I have been trying to find the sum:
$$S=\sum_{n=2}^\infty\frac{\zeta(n)}{n!}$$
And I can't find if anyone else has posted about this. Interestingly wolfram alpha claims it converges for $n=0,1$ as well which cannot be correct. I think maybe there is some way of solving this by changing the order of summation:
$$S=\sum_{n=2}^\infty\frac 1{n!}\sum_{k=1}^\infty\frac{1}{k^n}$$
but I am struggling to justify this move, also trying to find:
$$\sum_{n=2}^\infty\frac{1}{k^n}$$
seems to be a geometric series so can I just do it like so, or will the bounds of the summation have changed? Thanks
From the advice of answers I have:
$$\sum_{n=2}^\infty\frac{(1/k)^n}{n!}=\sum_{n=0}^\infty\frac{(1/k)^n}{n!}-\frac1k-1=e^{1/k}-\frac1k-1$$
so we now have:
$$S=\sum_{k=1}^\infty e^{1/k}-\left(1+\frac1k\right)$$
Best Answer
At the bottom of this page from Wolfram Mathworld on the Riemann zeta function, it is stated that the constant you define - which amounts to equation $(133)$ of the article and which I'll call $C_1$ here - does not have a closed form.

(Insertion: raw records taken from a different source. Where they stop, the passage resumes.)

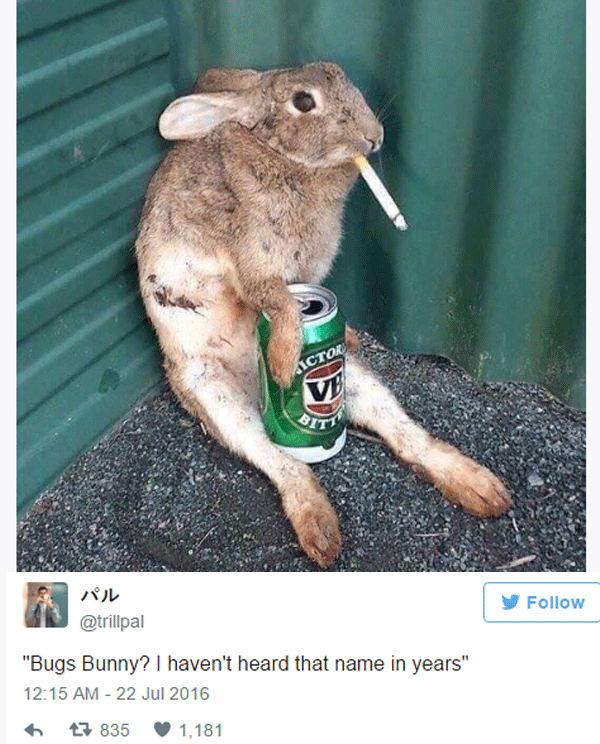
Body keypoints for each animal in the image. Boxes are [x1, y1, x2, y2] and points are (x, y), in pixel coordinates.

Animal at [135, 61, 511, 568]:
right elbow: (276, 300)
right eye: (304, 101)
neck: (284, 157)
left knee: (403, 435)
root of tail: (251, 389)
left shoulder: (306, 278)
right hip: (210, 393)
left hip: (353, 383)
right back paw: (321, 532)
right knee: (282, 462)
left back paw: (481, 488)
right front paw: (283, 359)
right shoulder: (256, 262)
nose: (375, 137)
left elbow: (306, 300)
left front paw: (337, 339)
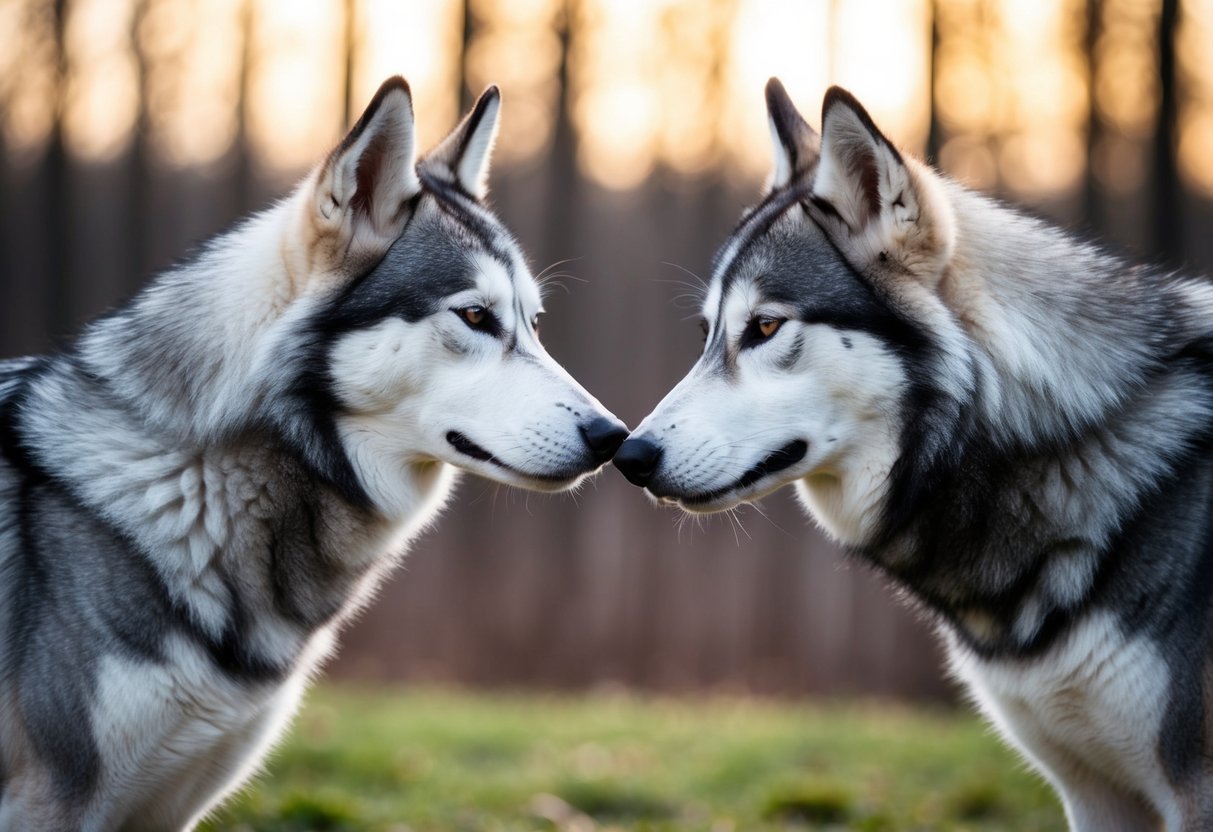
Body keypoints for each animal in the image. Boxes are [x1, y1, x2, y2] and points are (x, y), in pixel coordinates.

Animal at [0, 76, 627, 831]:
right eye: (476, 316)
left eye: (533, 324)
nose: (614, 437)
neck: (197, 482)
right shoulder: (51, 802)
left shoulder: (167, 808)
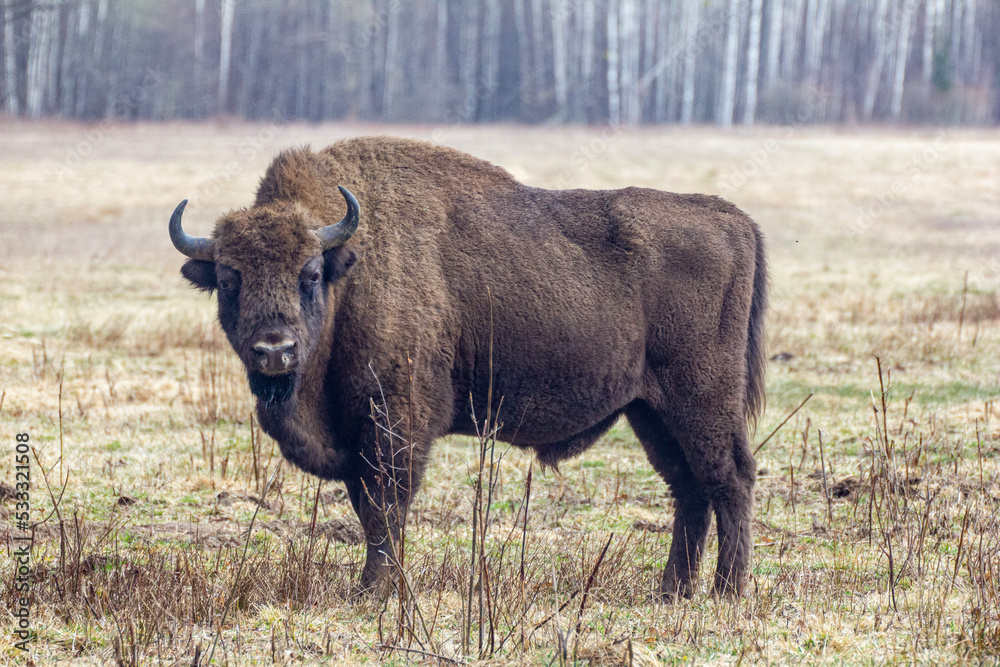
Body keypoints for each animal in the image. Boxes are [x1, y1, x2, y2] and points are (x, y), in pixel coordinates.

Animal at [170, 136, 764, 600]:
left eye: (310, 274)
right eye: (229, 279)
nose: (275, 350)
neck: (353, 273)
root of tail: (732, 220)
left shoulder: (395, 422)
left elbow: (385, 506)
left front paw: (375, 591)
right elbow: (369, 508)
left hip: (702, 399)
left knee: (729, 476)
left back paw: (727, 592)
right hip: (650, 410)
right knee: (689, 486)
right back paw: (672, 591)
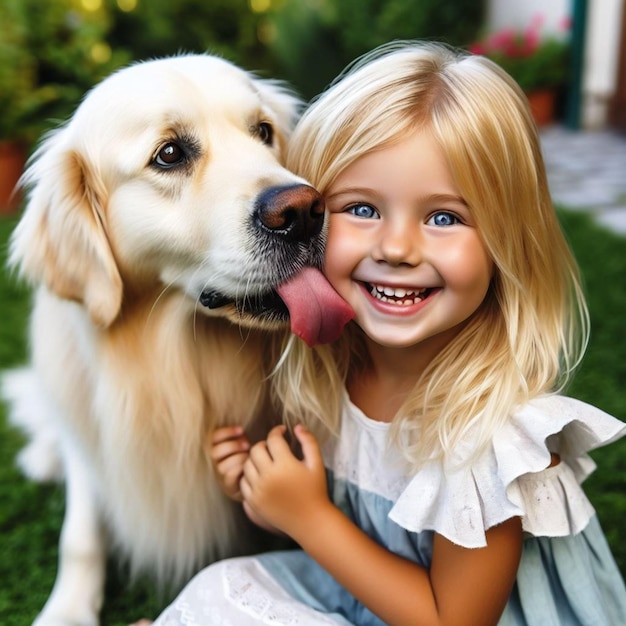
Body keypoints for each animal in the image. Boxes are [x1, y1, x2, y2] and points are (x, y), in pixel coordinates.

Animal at [1, 54, 352, 624]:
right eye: (168, 154)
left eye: (264, 132)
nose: (303, 210)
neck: (179, 360)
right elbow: (80, 534)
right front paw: (67, 609)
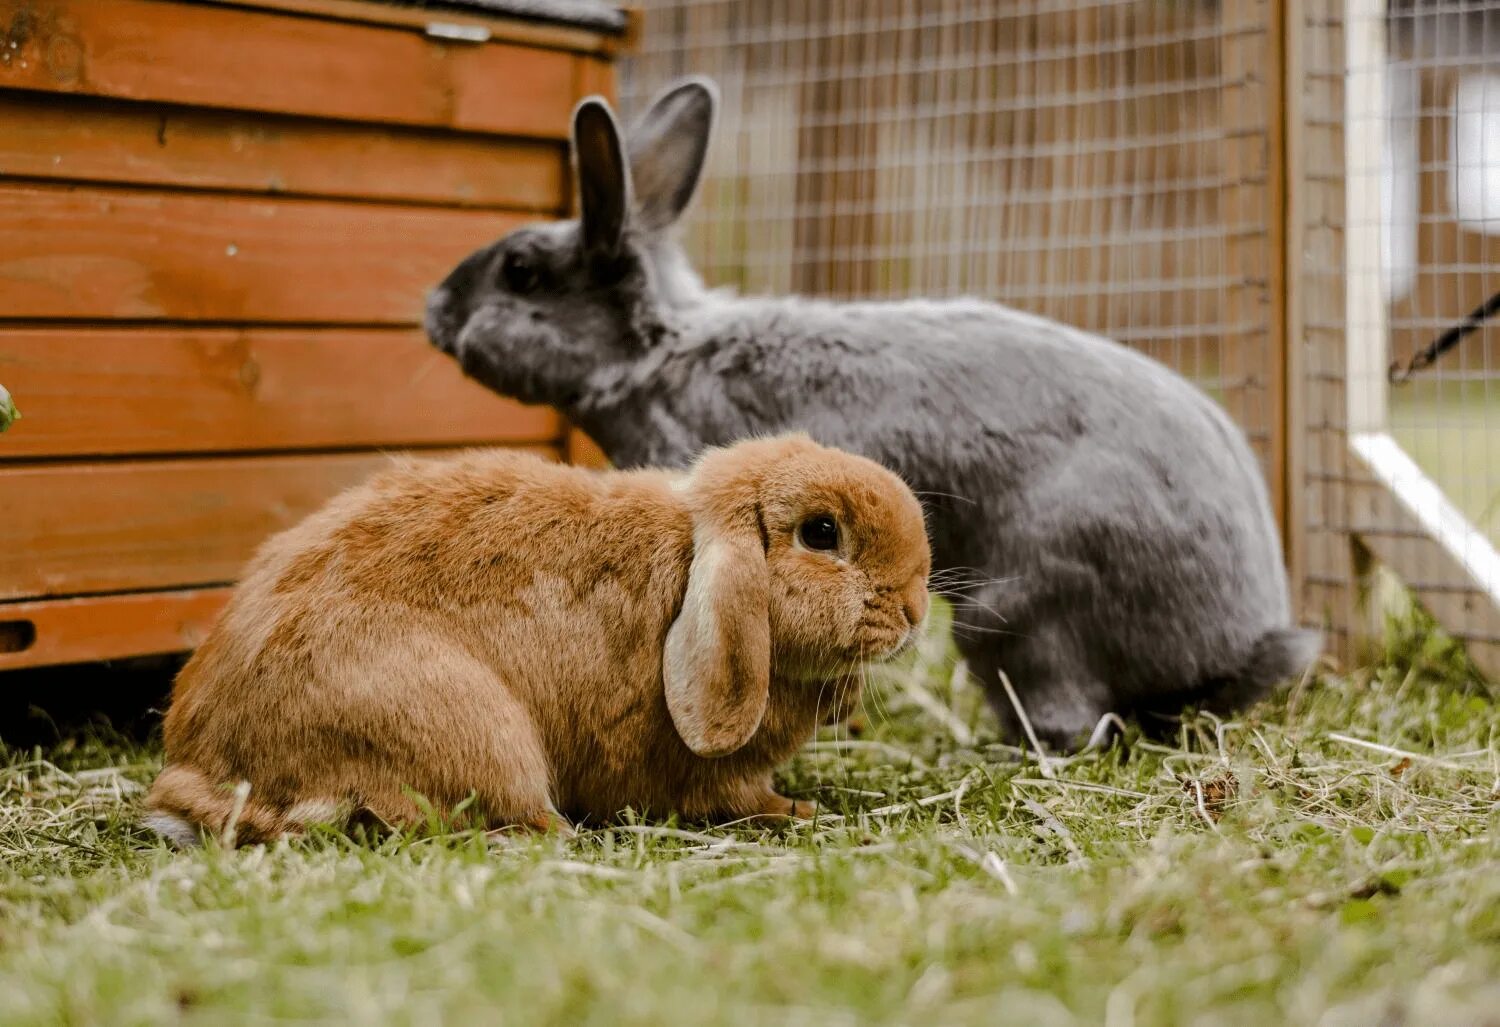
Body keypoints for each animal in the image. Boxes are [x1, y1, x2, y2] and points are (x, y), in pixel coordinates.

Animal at [146, 431, 930, 839]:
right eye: (821, 532)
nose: (918, 607)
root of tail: (212, 768)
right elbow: (739, 796)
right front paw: (800, 809)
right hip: (472, 727)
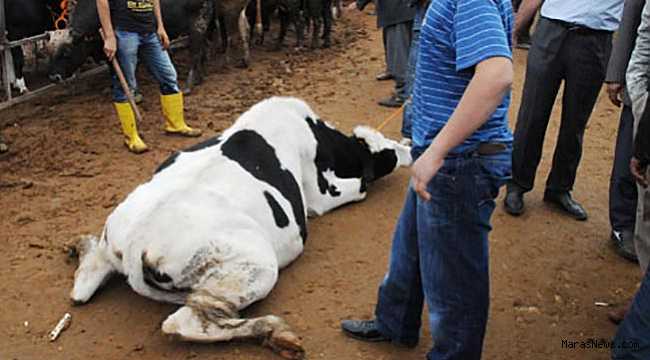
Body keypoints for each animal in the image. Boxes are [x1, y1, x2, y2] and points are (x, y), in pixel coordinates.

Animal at [69, 97, 410, 358]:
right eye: (386, 151)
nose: (409, 149)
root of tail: (134, 245)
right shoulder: (321, 196)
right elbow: (361, 187)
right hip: (252, 265)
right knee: (183, 322)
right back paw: (275, 332)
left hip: (110, 246)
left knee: (83, 284)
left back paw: (79, 246)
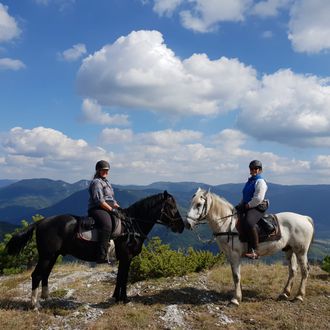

Similar constants, like
\begin{align*} C_{2} &:= \sum_{n=1}^{\infty} \frac{\zeta(2n)}{n!} \\ & \approx 2.407446554790328514709486656223022725582266, \text{ and} \\ C_{3} &:= \sum_{n=1}^{\infty} \frac{\zeta(2n)}{(2n)!} \\ &\approx 0.869001991962908998811054805561395688892494\end{align*} which are defined in equations $(134)$ and $(137)$, don't have a closed form either.
In the following MSE question I ask for conjectured closed forms of such constants. As of September 2, 2022, no serious answers have been given yet.